L’interruption produit un effet, mais il est asymétrique. Un peu plus de la moitié des propositions vraies sont reconnues comme telles, qu’il y ait eu interruption ou non. En revanche, si les propositions fausses sont aussi correctement identifiées dans dans 55 % des cas quand il n’y a pas d’interruption, le taux de réussite chute à 35 % avec l’interruption. Dans les cas d’erreur, propositions vraies indiquées comme fausses ou bien propositions fausses indiquées comme vraies, il existe une différence également. Les sujets de l’expérience donnent des propositions vraies comme fausses dans des proportions comparables que la sonnerie ait retenti ou non au moment de la mémorisation.
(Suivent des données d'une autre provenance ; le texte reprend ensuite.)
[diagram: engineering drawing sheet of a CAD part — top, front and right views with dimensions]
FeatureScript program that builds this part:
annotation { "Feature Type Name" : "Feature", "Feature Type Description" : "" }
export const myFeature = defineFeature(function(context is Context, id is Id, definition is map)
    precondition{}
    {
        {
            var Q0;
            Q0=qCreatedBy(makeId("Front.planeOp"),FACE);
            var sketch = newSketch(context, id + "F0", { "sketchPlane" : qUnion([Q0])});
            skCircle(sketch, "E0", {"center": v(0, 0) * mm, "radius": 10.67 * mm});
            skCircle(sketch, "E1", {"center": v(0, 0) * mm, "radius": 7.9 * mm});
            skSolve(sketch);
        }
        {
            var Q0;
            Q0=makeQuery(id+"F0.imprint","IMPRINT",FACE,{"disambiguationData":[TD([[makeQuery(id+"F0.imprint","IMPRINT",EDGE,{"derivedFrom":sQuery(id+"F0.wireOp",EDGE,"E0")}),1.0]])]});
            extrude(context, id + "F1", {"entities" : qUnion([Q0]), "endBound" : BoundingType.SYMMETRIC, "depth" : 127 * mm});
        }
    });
Par contre, quand cette interruption est survenue, des phrases fausses sont considérée vraies deux fois plus souvent que lorsqu’elle n’a pas eu lieu. Dans ce cas il arrive donc plus souvent que des affirmations fausses soient tenues pour vraies.
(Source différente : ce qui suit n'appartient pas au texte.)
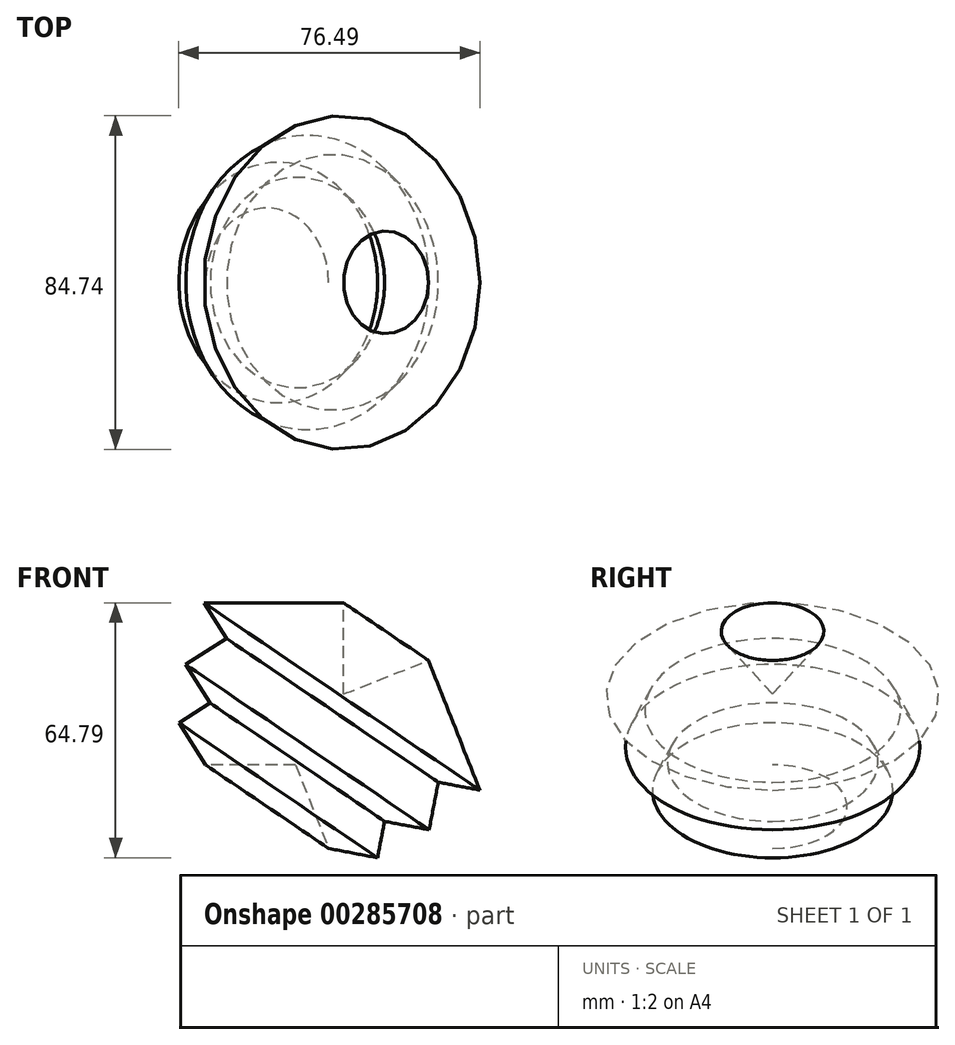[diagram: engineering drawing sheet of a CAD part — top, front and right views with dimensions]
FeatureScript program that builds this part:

Graphique des bonnes et mauvaises réponses

Bilan cognitif de la négation

De ces expériences, il apparaît donc que nous nous représentons d’abord une proposition sous sa forme affirmative. Lorsqu’il s’agit d’une négation, un effort cognitif est nécessaire pour actualiser la proposition. Quand ce processus est perturbé, parce que nous faisons autre chose en même temps ou que notre attention n’est pas focalisée par exemple, nous risquons même plus fréquemment de ne retenir que la forme affirmative.

Direction

Nous pouvons éviter cet écueil en formulant ce que nous souhaitons sous forme affirmative, et en s’abstenant des négations.

« Je ne dois pas oublier de passer à la poste. »
devient
« Je dois penser à passer à la poste. »

« Ne mets pas tes doigts dans ton nez ! »
devient
« Retire tes doigts de ton nez ! »

Là où ce type de formulation est particulièrement utile, c’est lorsque nous formulons nos objectifs. Nous l’avons vu, si nous parlons de ce que nous ne voulons pas ou plus, ou de ce que nous voulons éviter, notre cerveau va d’abord devoir penser à cela !

« Je ne veux plus fumer »
devient
« Je veux arrêter la cigarette »
ou encore
« Je veux devenir non-fumeur »
« Je veux respirer sainement »

« Je ne procrastinerai plus »
devient
« Je fais ce que j’ai à faire tout de suite »

En résumé : Formulons nos souhaits ou nos actions de façon affirmative pour les retenir et les accomplir.